◆ **Set problem 1**
Decide whether each statement below agrees with the commentary on Rob Reiner's preschool initiative. Answer yes or no and quote the deciding words of the commentary. (a) The initiative would tax couples earning over $800,000 a year. (b) The initiative would provide free preschool for all of the state's 3-year-olds. (c) Private early-care centers make up 70% of California's child-care industry.

◆ **Document text**
* * * * * * * * *

Universal Preschool on the Backs of Poor and Minority Women.
My brilliant colleague and friend Shikha Dalmia and I continue with our one-two punch to Rob Reiner and his plans for universal preschool in California. I post today's full Wall Street Journal piece below. A subscription is required to get it from the WSJ.
I also link to our piece from Sunday's San Francisco Chronicle which examines the unintended consequences of Quebec's universal preschool program which costs 33 times original projections - and yet isn't producing academic improvements.
The Wall Street Journal
COMMENTARY
'Meathead' Is at It Again
By SHIKHA DALMIA and LISA SNELL
December 8, 2005; Page A16
LOS ANGELES -- Celebrities with a social conscience are a growing breed in Hollywood. But it would be nice if they'd stick to whales and landmines and leave our children alone.
Unfortunately, California parents have no such luck. Movie-director-turned-child-advocate Rob Reiner recently acquired a million signatures to put his Preschool for All initiative on the California ballot next June, his second attempt to launch a "universal" preschool program. The initiative would impose a 1.7% income tax on couples making over $800,000 a year ($400,000 for individuals) to offer three hours of free preschool for all the state's 4-year-olds.
This soak-the-rich scheme would put $2.3 billion into the state's coffers that Mr. Reiner might himself control if he unseats Arnold Schwarzenegger as the next governor of California. (The gubernatorial ambitions of Mr. Reiner -- who once played Meathead alongside Archie Bunker in "All in the Family" -- are an open secret in the Golden State).
But the people most dreading Mr. Reiner's latest foray are not the super-rich, who would no doubt find ways to dodge -- by moving out of the state if necessary -- what would effectively be a 19% increase in their tax rate. The real victims would be low- to middle-income women who run nearly all private early-care centers that comprise 70% of California's child-care industry. The onerous credentialing requirements and union mandates that the initiative would trigger would devastate the industry's entrepreneurs without improving instruction one iota.

* * * * * * * * *

◆ **Set problem 2**
Extract every line of the listing below that contains the word "kern".

◆ **Supplied material**
* * * * * * * * *

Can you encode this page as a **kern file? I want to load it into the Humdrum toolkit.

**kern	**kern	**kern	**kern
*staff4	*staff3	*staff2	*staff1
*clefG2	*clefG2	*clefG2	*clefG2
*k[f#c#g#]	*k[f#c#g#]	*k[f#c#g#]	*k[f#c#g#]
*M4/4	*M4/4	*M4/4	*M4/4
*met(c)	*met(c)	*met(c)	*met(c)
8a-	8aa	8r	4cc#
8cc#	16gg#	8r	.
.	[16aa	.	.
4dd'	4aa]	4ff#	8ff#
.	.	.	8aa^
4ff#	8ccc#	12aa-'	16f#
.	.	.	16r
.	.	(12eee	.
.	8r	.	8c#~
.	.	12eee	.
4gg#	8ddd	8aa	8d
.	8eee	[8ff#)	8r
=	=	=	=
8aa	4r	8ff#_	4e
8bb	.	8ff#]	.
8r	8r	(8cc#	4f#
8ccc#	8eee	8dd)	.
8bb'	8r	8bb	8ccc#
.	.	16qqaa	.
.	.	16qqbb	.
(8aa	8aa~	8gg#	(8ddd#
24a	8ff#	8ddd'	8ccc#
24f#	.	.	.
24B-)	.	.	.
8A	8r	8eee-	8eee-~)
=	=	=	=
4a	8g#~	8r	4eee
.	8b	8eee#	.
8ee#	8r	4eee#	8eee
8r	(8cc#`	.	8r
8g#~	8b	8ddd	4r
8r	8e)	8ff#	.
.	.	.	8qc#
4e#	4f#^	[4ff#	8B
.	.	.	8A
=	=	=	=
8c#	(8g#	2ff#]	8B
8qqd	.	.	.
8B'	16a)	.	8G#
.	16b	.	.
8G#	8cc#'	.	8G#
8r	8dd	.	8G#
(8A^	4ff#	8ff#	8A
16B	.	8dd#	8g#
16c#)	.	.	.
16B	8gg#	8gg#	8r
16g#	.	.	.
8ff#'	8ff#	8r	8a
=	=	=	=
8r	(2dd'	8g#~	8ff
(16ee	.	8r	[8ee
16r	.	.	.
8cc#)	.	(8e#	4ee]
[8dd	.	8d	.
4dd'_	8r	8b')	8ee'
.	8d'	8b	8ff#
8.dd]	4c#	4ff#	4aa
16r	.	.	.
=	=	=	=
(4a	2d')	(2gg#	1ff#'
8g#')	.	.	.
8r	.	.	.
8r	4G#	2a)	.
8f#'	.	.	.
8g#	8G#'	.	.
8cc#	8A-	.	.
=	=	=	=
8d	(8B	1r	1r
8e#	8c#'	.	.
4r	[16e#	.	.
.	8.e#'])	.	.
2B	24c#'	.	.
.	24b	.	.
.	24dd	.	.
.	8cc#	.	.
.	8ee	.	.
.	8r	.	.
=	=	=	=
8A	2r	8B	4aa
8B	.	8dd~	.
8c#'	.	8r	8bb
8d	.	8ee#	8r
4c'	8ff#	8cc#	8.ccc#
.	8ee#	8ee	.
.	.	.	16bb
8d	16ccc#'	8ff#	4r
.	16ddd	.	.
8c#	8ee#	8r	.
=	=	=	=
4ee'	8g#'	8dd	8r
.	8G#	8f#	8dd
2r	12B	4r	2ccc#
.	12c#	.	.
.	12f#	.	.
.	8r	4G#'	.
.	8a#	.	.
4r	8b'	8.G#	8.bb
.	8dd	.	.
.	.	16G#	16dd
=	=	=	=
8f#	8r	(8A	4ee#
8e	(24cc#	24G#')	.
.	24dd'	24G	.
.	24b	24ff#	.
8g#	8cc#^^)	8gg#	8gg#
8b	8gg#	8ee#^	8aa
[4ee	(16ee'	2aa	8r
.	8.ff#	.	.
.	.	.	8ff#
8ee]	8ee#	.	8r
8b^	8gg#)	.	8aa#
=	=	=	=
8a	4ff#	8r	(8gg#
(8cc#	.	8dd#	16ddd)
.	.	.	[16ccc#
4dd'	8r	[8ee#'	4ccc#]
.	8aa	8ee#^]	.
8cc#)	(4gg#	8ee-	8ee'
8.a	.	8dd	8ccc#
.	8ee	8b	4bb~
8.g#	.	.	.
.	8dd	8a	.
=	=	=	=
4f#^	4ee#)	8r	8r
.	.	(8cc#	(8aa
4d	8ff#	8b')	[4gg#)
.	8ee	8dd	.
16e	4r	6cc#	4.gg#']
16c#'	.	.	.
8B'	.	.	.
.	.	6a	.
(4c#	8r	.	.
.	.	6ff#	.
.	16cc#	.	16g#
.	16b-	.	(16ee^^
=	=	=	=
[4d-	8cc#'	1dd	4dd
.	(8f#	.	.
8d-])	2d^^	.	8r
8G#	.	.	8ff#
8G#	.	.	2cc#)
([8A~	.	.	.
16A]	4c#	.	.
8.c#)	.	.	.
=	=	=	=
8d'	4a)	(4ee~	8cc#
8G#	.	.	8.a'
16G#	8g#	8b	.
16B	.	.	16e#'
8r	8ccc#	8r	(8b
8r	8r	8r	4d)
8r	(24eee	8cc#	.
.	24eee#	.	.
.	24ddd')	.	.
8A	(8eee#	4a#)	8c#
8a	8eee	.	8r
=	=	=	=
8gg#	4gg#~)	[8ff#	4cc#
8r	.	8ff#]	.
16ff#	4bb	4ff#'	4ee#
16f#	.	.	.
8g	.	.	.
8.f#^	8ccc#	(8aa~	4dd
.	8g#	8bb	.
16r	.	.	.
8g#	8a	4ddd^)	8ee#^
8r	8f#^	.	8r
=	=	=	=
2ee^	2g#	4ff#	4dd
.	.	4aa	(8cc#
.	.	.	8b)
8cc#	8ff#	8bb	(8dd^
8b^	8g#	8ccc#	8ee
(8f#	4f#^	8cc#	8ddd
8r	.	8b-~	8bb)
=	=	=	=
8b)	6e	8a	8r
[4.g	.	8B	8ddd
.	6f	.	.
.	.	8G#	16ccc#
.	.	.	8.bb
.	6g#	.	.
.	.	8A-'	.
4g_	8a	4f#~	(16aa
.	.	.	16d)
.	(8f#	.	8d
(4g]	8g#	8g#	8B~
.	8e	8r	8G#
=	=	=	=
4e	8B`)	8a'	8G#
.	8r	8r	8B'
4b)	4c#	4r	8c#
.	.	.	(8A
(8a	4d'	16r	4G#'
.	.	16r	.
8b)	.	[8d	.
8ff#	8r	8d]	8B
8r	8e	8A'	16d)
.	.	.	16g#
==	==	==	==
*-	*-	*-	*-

* * * * * * * * *

◆ **Full output 1**
(a) Yes: "impose a 1.7% income tax on couples making over $800,000 a year"
(b) No: "three hours of free preschool for all the state's 4-year-olds"
(c) Yes: "private early-care centers that comprise 70% of California's child-care industry"

◆ **Full output 2**
Can you encode this page as a **kern file? I want to load it into the Humdrum toolkit.
**kern	**kern	**kern	**kern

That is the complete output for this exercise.